Nor does he omit in Sordello to recall two other favourite aspects of nature, long since recorded in Pauline, the ravine and the woodland spring. Just as Turner repeated in many pictures of the same place what he had first observed in it, so Browning recalled in various poems the first impressions of his youth. He had a curious love for a ravine with overhanging trees and a thin thread of water, looping itself round rocks. It occurs in the Fireside, it is taken up in his later poems, and up such a ravine Sordello climbs among the pines of Goito:
He climbed with (June at deep)
some close ravine
Mid clatter of its million
pebbles sheen,
Over which, singing soft,
the runnel slipped
Elate with rains.
Then, in Sordello, we come again across the fountain in the grove he draws in Pauline, now greatly improved in clearness and word-brightness—a real vision. Fate has given him here a fount
Of pure loquacious pearl,
the soft tree-tent
Guards, with its face of reate
and sedge, nor fail
The silver globules and gold-sparkling
grail
At bottom—
where the impulse of the water sends up the sand in a cone—a solitary loveliness of Nature that Coleridge and Tennyson have both drawn with a finer pencil than Browning. The other examples of natural description in Sordello, as well as those in Balaustion I shall reserve till I speak of those poems. As to the dramas, they are wholly employed with humanity.
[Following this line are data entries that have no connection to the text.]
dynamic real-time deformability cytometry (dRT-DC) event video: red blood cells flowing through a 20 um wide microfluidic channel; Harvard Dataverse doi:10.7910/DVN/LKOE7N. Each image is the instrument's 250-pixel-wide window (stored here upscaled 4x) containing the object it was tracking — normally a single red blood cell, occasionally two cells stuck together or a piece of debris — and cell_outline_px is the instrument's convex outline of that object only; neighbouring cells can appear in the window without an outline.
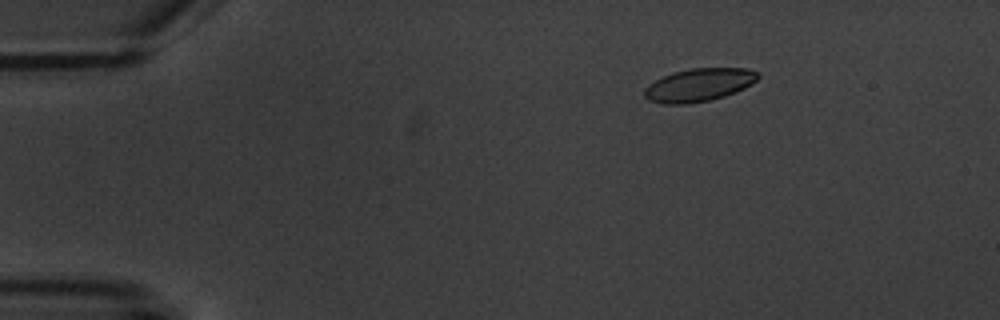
{"species": "common noctule bat (a hibernating species)", "species_latin": "Nyctalus noctula", "temperature_condition": "warm", "stored_images_in_passage": 6, "camera_frame_rate_fps": 3000, "um_per_image_px": 0.085, "animal": {"sex": "male", "body_mass_g": 20.1, "forearm_length_mm": 53.5}, "frame": {"image": 1, "passage_image": 3, "time_ms": 2.333, "image_size_px": [1000, 320], "cell_outline_px": [[760, 76], [756, 80], [744, 88], [724, 96], [708, 100], [688, 104], [664, 104], [648, 100], [644, 96], [644, 88], [648, 84], [672, 72], [692, 68], [748, 68], [760, 72]], "centroid_in_image_um": [59.4, 7.21], "position_along_channel_um": 25.6, "area_um2": 21.85}}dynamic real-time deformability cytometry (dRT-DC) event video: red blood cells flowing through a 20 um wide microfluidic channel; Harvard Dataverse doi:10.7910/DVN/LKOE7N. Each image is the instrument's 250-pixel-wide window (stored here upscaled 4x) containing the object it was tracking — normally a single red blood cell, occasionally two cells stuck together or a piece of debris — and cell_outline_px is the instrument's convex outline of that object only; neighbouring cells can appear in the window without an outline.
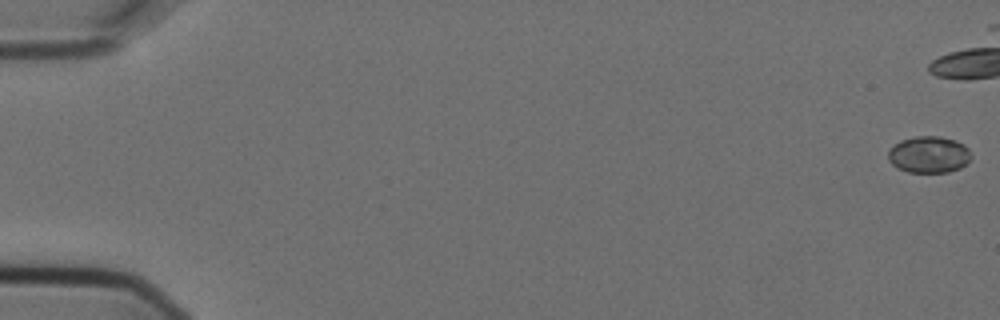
{"species": "Egyptian fruit bat (a non-hibernating species)", "species_latin": "Rousettus aegyptiacus", "temperature_condition": "cold", "stored_images_in_passage": 6, "camera_frame_rate_fps": 3000, "um_per_image_px": 0.085, "animal": {"sex": "female"}, "frame": {"image": 1, "passage_image": 1, "time_ms": 0.0, "image_size_px": [1000, 320], "cell_outline_px": [[972, 156], [960, 168], [948, 172], [908, 172], [896, 168], [888, 160], [888, 152], [900, 140], [916, 136], [940, 136], [956, 140], [964, 144], [968, 148]], "centroid_in_image_um": [78.95, 13.13], "position_along_channel_um": 6.0, "area_um2": 17.74}}
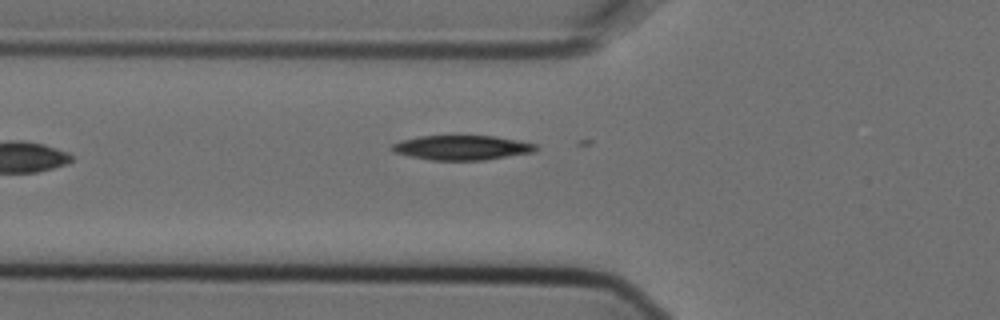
{"frame": {"image": 2, "passage_image": 6, "time_ms": 1.667, "image_size_px": [1000, 320], "cell_outline_px": [[540, 148], [532, 152], [484, 160], [432, 160], [392, 152], [392, 144], [400, 140], [420, 136], [496, 136], [536, 144]], "centroid_in_image_um": [39.26, 12.54], "position_along_channel_um": 86.5, "area_um2": 20.46}}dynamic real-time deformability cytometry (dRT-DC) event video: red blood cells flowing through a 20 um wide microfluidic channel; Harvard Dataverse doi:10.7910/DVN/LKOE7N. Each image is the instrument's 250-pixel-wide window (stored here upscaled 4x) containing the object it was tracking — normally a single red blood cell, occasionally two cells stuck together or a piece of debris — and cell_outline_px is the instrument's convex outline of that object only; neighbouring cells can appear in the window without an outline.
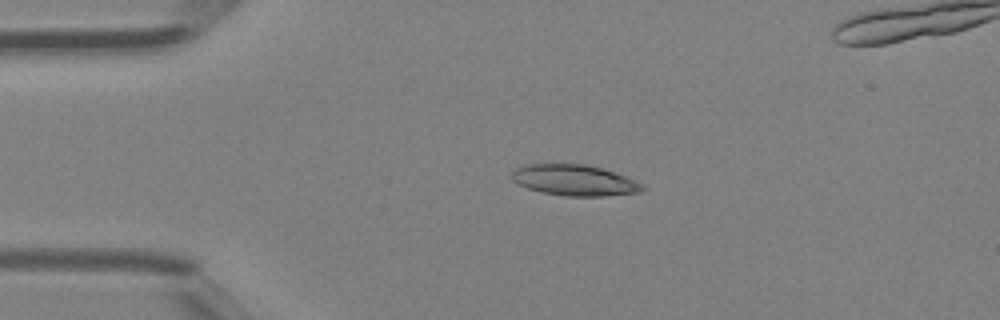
{"species": "Egyptian fruit bat (a non-hibernating species)", "species_latin": "Rousettus aegyptiacus", "temperature_condition": "room temperature", "stored_images_in_passage": 5, "camera_frame_rate_fps": 3000, "um_per_image_px": 0.085, "animal": {"sex": "female"}, "frame": {"image": 1, "passage_image": 3, "time_ms": 0.667, "image_size_px": [1000, 320], "cell_outline_px": [[648, 188], [640, 192], [604, 196], [564, 196], [540, 192], [516, 184], [508, 176], [516, 168], [524, 164], [584, 164], [600, 168], [624, 176], [644, 184]], "centroid_in_image_um": [48.79, 15.33], "position_along_channel_um": 36.2, "area_um2": 23.7}}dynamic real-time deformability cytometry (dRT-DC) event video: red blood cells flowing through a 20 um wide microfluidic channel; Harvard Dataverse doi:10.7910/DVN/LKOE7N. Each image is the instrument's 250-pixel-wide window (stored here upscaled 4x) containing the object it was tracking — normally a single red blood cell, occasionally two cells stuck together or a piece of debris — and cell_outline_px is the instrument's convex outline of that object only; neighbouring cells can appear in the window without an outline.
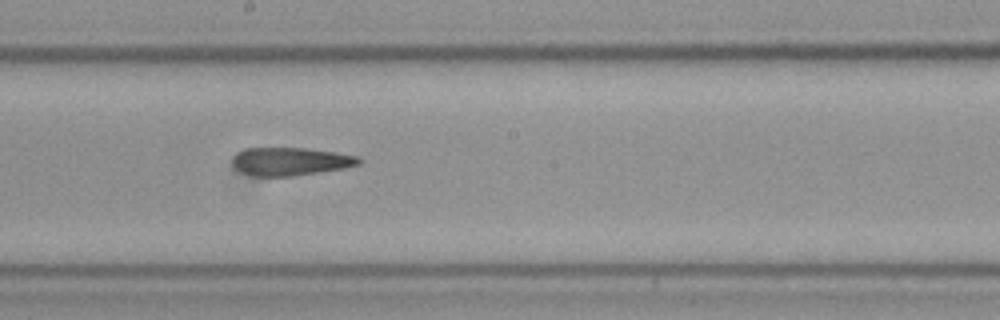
{"species": "Egyptian fruit bat (a non-hibernating species)", "species_latin": "Rousettus aegyptiacus", "temperature_condition": "cold", "stored_images_in_passage": 7, "camera_frame_rate_fps": 3000, "um_per_image_px": 0.085, "frame": {"image": 1, "passage_image": 6, "time_ms": 1.667, "image_size_px": [1000, 320], "cell_outline_px": [[364, 160], [360, 164], [344, 168], [288, 176], [252, 176], [236, 168], [232, 164], [232, 160], [236, 152], [244, 148], [304, 148], [336, 152], [360, 156]], "centroid_in_image_um": [24.71, 13.7], "position_along_channel_um": 223.5, "area_um2": 20.63}}
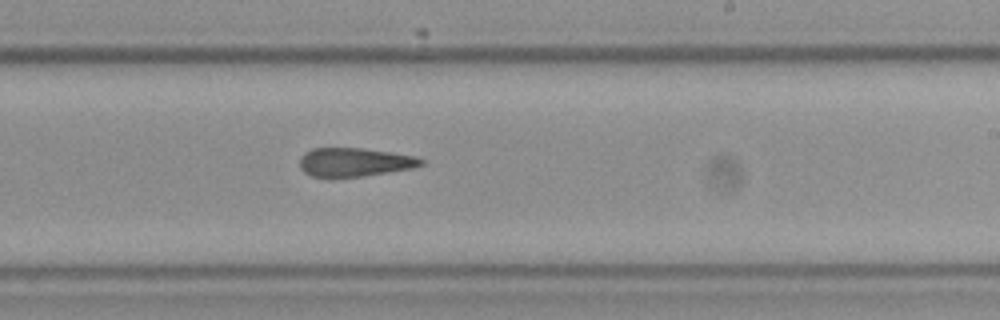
{"frame": {"image": 2, "passage_image": 7, "time_ms": 2.0, "image_size_px": [1000, 320], "cell_outline_px": [[424, 164], [412, 168], [360, 176], [332, 180], [312, 176], [304, 172], [300, 168], [300, 156], [304, 152], [312, 148], [364, 148], [392, 152], [416, 156], [424, 160]], "centroid_in_image_um": [30.07, 13.8], "position_along_channel_um": 258.9, "area_um2": 20.81}}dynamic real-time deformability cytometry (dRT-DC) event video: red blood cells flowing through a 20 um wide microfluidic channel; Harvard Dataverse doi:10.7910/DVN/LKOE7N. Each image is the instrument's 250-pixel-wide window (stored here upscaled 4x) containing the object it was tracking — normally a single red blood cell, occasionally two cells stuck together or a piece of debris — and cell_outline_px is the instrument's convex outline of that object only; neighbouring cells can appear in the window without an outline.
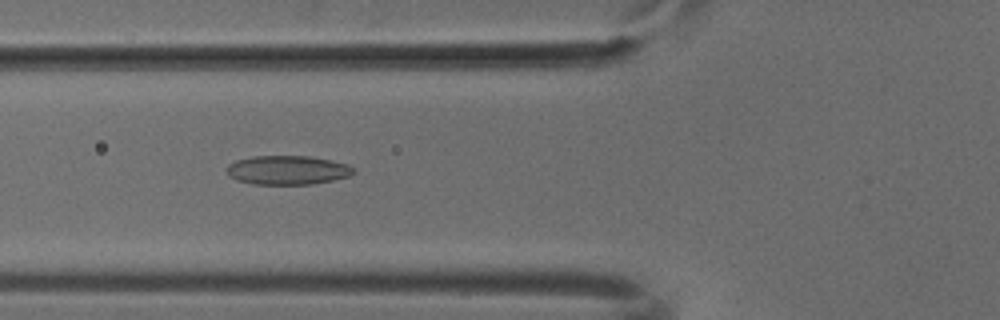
{"species": "common noctule bat (a hibernating species)", "species_latin": "Nyctalus noctula", "temperature_condition": "cold", "stored_images_in_passage": 51, "camera_frame_rate_fps": 3000, "um_per_image_px": 0.085, "animal": {"sex": "male", "body_mass_g": 18.8}, "frame": {"image": 1, "passage_image": 19, "time_ms": 6.0, "image_size_px": [1000, 320], "cell_outline_px": [[356, 172], [348, 176], [332, 180], [312, 184], [252, 184], [236, 180], [228, 176], [224, 168], [228, 164], [236, 160], [252, 156], [308, 156], [348, 164], [356, 168]], "centroid_in_image_um": [24.39, 14.46], "position_along_channel_um": 101.4, "area_um2": 21.62}}
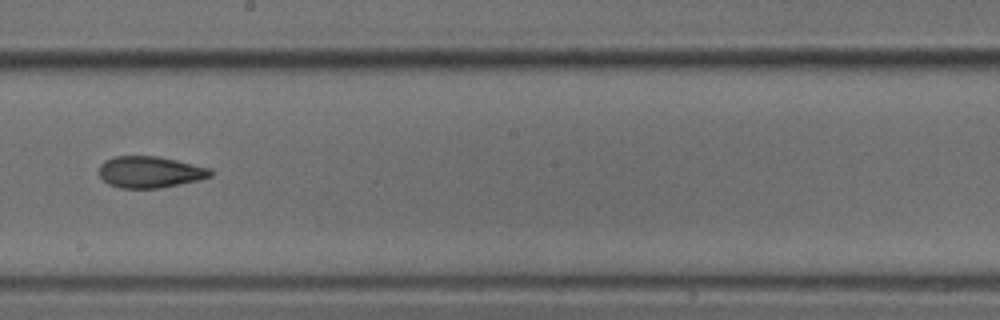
{"frame": {"image": 2, "passage_image": 29, "time_ms": 9.333, "image_size_px": [1000, 320], "cell_outline_px": [[212, 176], [200, 180], [160, 188], [120, 188], [108, 184], [100, 176], [100, 164], [104, 160], [112, 156], [156, 156], [212, 168]], "centroid_in_image_um": [12.75, 14.62], "position_along_channel_um": 235.4, "area_um2": 20.52}}
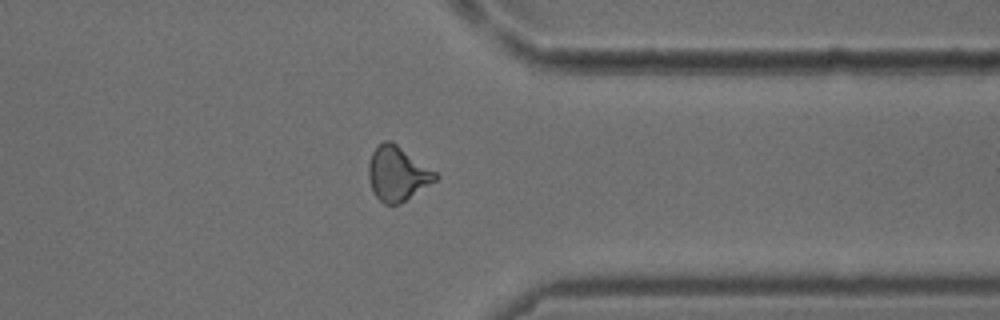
{"frame": {"image": 3, "passage_image": 40, "time_ms": 13.0, "image_size_px": [1000, 320], "cell_outline_px": [[440, 176], [436, 180], [404, 200], [396, 204], [384, 204], [372, 192], [368, 180], [368, 164], [372, 152], [384, 140], [392, 140], [436, 172]], "centroid_in_image_um": [33.75, 14.73], "position_along_channel_um": 377.7, "area_um2": 21.04}}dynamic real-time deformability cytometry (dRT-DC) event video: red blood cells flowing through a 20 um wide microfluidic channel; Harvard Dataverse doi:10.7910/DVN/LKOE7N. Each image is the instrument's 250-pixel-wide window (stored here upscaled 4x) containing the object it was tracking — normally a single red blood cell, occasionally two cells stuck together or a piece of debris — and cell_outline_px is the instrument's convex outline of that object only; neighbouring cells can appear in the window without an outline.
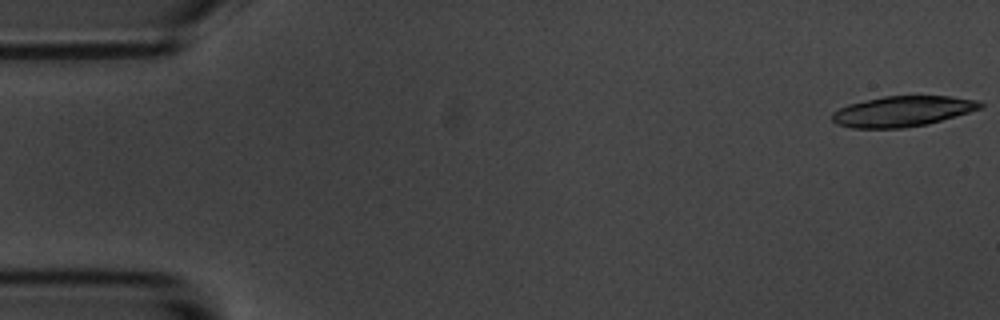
{"species": "common noctule bat (a hibernating species)", "species_latin": "Nyctalus noctula", "temperature_condition": "room temperature", "stored_images_in_passage": 5, "camera_frame_rate_fps": 3000, "um_per_image_px": 0.085, "animal": {"sex": "male", "body_mass_g": 20.1, "forearm_length_mm": 53.5}, "frame": {"image": 1, "passage_image": 1, "time_ms": 0.0, "image_size_px": [1000, 320], "cell_outline_px": [[984, 108], [928, 124], [904, 128], [852, 128], [836, 124], [832, 120], [832, 112], [848, 104], [884, 96], [952, 96], [976, 100], [984, 104]], "centroid_in_image_um": [76.73, 9.46], "position_along_channel_um": 8.3, "area_um2": 26.41}}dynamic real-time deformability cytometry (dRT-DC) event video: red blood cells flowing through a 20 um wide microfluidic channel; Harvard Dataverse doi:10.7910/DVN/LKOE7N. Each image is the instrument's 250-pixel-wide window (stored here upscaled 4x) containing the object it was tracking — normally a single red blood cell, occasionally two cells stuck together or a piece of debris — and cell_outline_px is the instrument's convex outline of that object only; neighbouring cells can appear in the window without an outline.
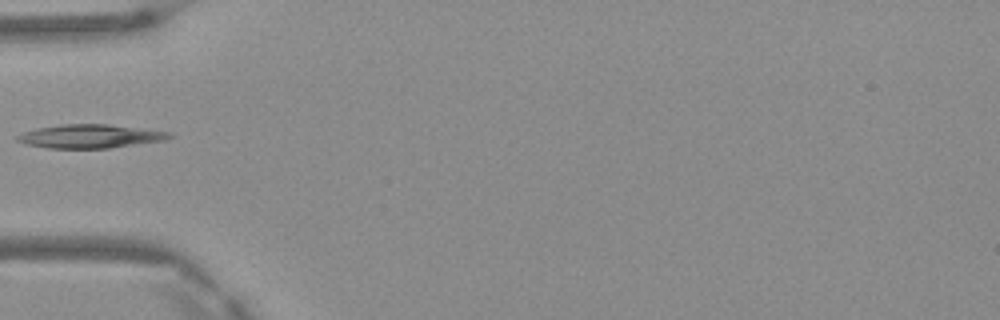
{"species": "Egyptian fruit bat (a non-hibernating species)", "species_latin": "Rousettus aegyptiacus", "temperature_condition": "warm", "stored_images_in_passage": 1, "camera_frame_rate_fps": 3000, "um_per_image_px": 0.085, "frame": {"image": 1, "passage_image": 1, "time_ms": 0.0, "image_size_px": [1000, 320], "cell_outline_px": [[176, 136], [164, 140], [108, 148], [48, 148], [28, 144], [16, 140], [12, 136], [36, 128], [60, 124], [108, 124], [172, 132]], "centroid_in_image_um": [7.66, 11.57], "position_along_channel_um": 77.3, "area_um2": 20.98}}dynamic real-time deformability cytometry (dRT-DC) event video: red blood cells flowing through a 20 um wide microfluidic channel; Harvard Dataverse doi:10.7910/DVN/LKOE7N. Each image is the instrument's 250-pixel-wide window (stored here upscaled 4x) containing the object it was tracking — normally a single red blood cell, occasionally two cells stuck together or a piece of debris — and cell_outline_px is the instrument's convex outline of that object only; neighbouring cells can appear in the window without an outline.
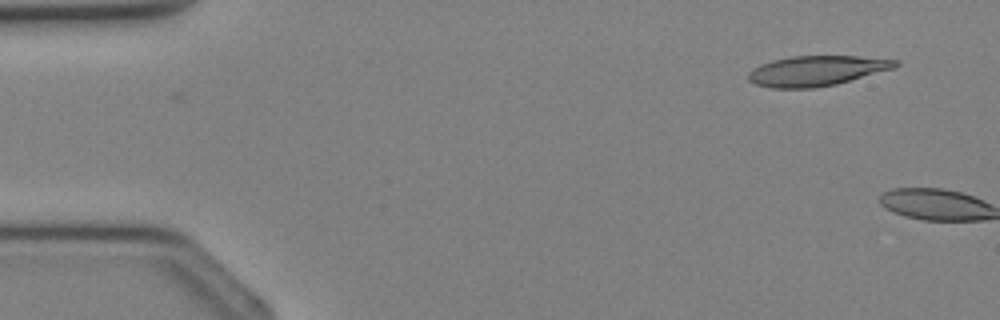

In them man’s soul has so overmastered Browning that they are scarcely diversified half a dozen times by any illustrations derived from Nature.
We now come, with The Ring and the Book, to a clear division in his poetry of Nature. From this time forth Nature decays in his verse. Man masters it and drives it out. In The Ring and the Book, huge as it is, Nature rarely intrudes; the human passion of the matter is so great that it swallows up all Browning’s interest. There is a little forky flashing description of the entrance to the Val d’Ema in Guido’s first statement. Caponsacchi is too intensely gathered round the tragedy to use a single illustration from Nature. The only person who does use illustrations from Nature is the only one who is by age, by his life, by the apartness of his high place, capable of sufficient quiet and contemplation to think of Nature at all. This is the Pope.